§ Testo del documento:
____________

Revoca degli arresti domiciliari con obbligo di dimora restrittivo. Così ha deciso il gup del tribunale di Ivrea in merito alla posizione di Caterina Abbattista, a processo per concorso in omicidio. La donna è stata scarcerata questa mattina: non potrà oltrepassare i confini del Comune di Gassino, dove abita con il compagno, e dovrà restare in casa dalle 20 alle 7 del mattino. I suoi legali avevano chiesto l’obbligo di dimora senza restrizioni. Abbattista, madre di Gabriele Defilippi, il 22enne reoconfesso dell'omicidio della professoressa Gloria Rosboch, sarà processata con rito ordinario: domani, ad un anno dall'arresto, sarebbe stata comunque scarcerata per decorrenza dei termini.

____________

§ Sezione dati:
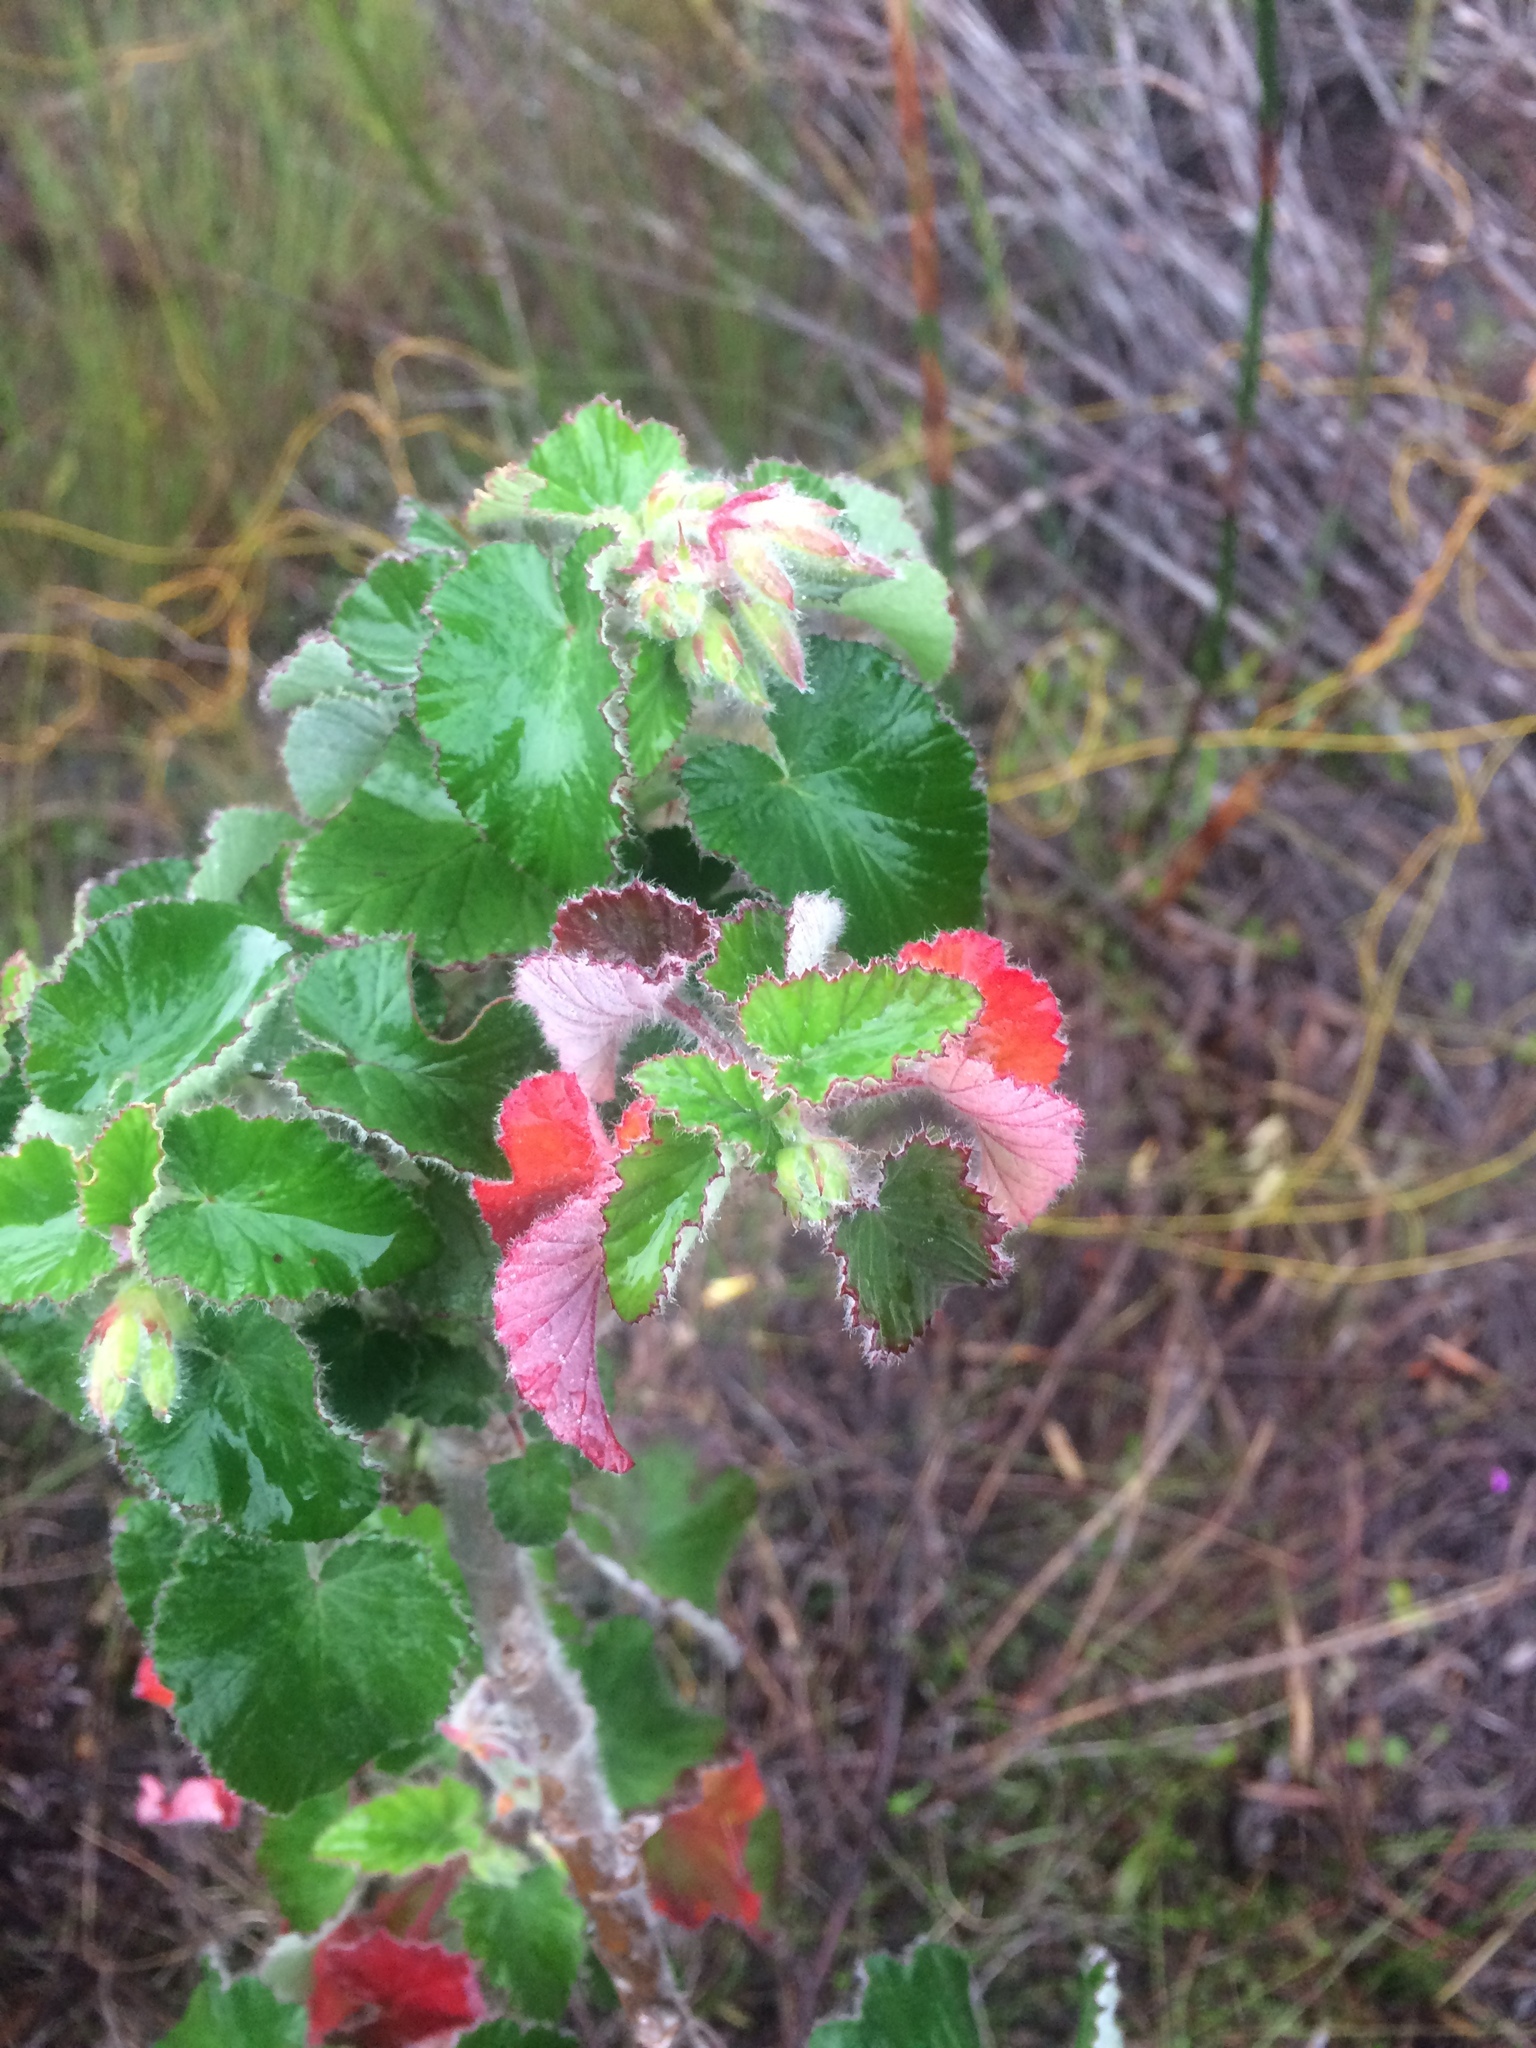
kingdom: Plantae
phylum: Tracheophyta
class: Magnoliopsida
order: Geraniales
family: Geraniaceae
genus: Pelargonium
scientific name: Pelargonium cordifolium
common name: Heart-leaf pelargonium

____________

§ Attività da svolgere:
a - Secondo la notizia sulla scarcerazione di Caterina Abbattista, in quale fascia oraria la donna deve restare in casa?
b - Prosegui la notizia sulla scarcerazione di Caterina Abbattista dopo la sua ultima frase.
I dati non hanno alcun legame con il testo del documento.

§ Risposte attese:
a - Dalle 20 alle 7 del mattino.

b -
Va quindi completandosi il quadro pre-processo. Gabriele Defilippi sarà sottoposto a una perizia psichiatrica. Il 3 marzo, nel corso della prossima udienza, Franco Freilone, specialista di psichiatria e docente dell'università di Torino, sarà incaricato di eseguire la perizia sul giovane. Ci vorranno dai sessanta ai novanta giorni per concludere il lavoro e depositare gli esiti: i tempi del processo, quindi, si allungano. Il giudice, nella stessa udienza, ha accolto la richiesta dell'avvocato Celere Spaziante che difende l'altro omicida reoconfesso, Roberto Obert, 54 anni di Forno Canavese: sarà processato con rito abbreviato. Obert, tramite il legale, ha fatto sapere di aver già risarcito la famiglia Rosboch che, nei suoi confronti, non si è costituita parte civile.
Infine Efisia Rossignoli, 47 anni di San Giorgio Canavese, a giudizio solo per la truffa ai danni della Rosboch, ha chiesto di patteggiare una pena di un anno e undici mesi di reclusione.